Good point about engagement going both ways. Too many workplaces are asking employees to be committed to the company - with little or no commitment going the other way.

My only beef with employee engagement is that it sounds kinda uninspiring. Were you engaged today? Does your boss engage you?

Which is why I always talk about happiness at work. The two are virtually synonymous anyway. You can't be engaged at work unless you're happy. You can't be happy if you're not engaged. But happiness just sounds more engaging (heh!) than engagement to me.

Creating a happy workplace sounds like more of a fun, worthwhile and meaningful exercise. It also sounds more like something employees, managers and owners can get behind and work together on.

Bu you probably knew I'd say that Steve :o)

Peter makes a great comment about creating an atmosphere of "We" in the workplace rather than "I-You".

I like to see a balance of both these things. "We" can't take responsibility for what "I or You" did (good or bad). At the same time, "We" learn together, move forward together, create an amazing team, and accomplish things that "I-You" never could alone.

The Chief Happiness Officer is back!

I like your take on the terminology. There always seems to be some reluctance in business to associate the words happiness and work--as you well know.

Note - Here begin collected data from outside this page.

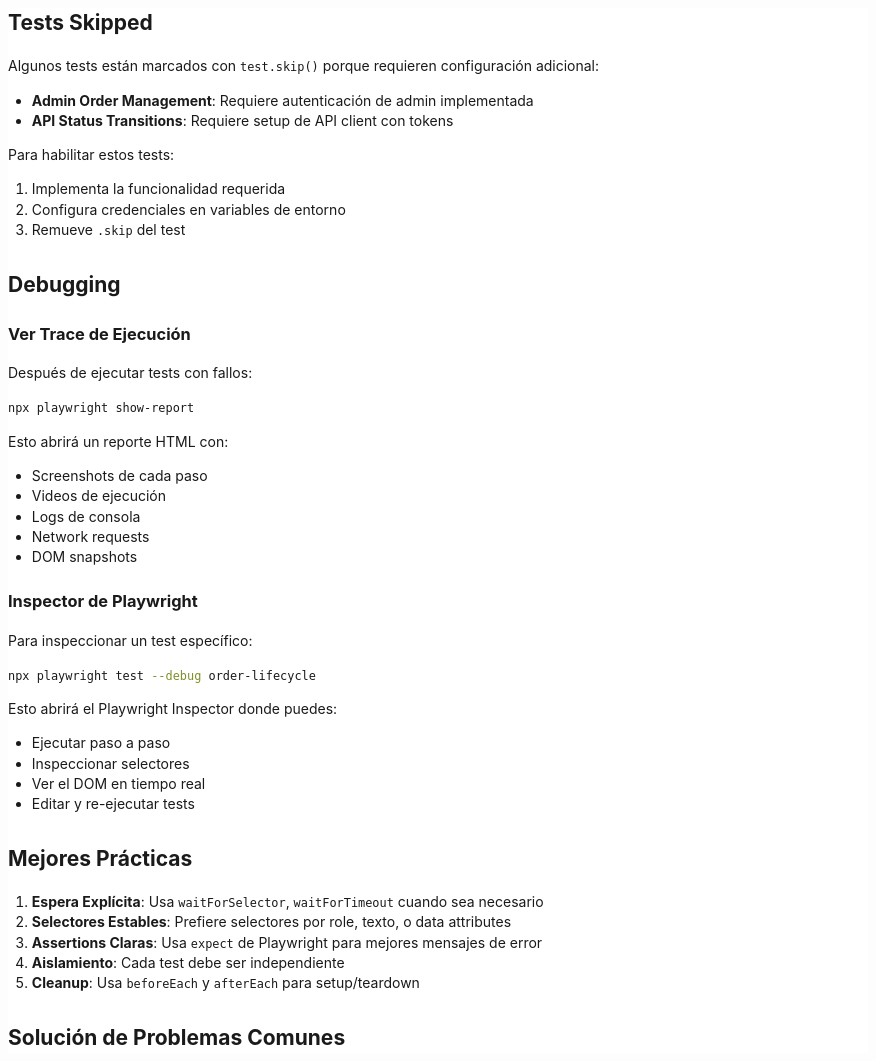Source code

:## Tests Skipped

Algunos tests están marcados con `test.skip()` porque requieren configuración adicional:

- **Admin Order Management**: Requiere autenticación de admin implementada
- **API Status Transitions**: Requiere setup de API client con tokens

Para habilitar estos tests:

1. Implementa la funcionalidad requerida
2. Configura credenciales en variables de entorno
3. Remueve `.skip` del test

## Debugging

### Ver Trace de Ejecución

Después de ejecutar tests con fallos:

```bash
npx playwright show-report
```

Esto abrirá un reporte HTML con:

- Screenshots de cada paso
- Videos de ejecución
- Logs de consola
- Network requests
- DOM snapshots

### Inspector de Playwright

Para inspeccionar un test específico:

```bash
npx playwright test --debug order-lifecycle
```

Esto abrirá el Playwright Inspector donde puedes:

- Ejecutar paso a paso
- Inspeccionar selectores
- Ver el DOM en tiempo real
- Editar y re-ejecutar tests

## Mejores Prácticas

1. **Espera Explícita**: Usa `waitForSelector`, `waitForTimeout` cuando sea necesario
2. **Selectores Estables**: Prefiere selectores por role, texto, o data attributes
3. **Assertions Claras**: Usa `expect` de Playwright para mejores mensajes de error
4. **Aislamiento**: Cada test debe ser independiente
5. **Cleanup**: Usa `beforeEach` y `afterEach` para setup/teardown

## Solución de Problemas Comunes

The engagement issue is more analytical and diagnostic. For those managers who need to break things into chunks in order to be able to address them, that seems to be a workable approach.

For those who are inherently tuned into the human factor, the whole issue seems like second nature.

Hey, Shane,

Nice observation about the "we" unable to take responsibility. There are a lot of organizations I've worked with that misinterpreted the idea of teamwork and consensus and ended up diluting their ability to get things done. Why? There was no individual responsibility/accountability for a lot of the action items.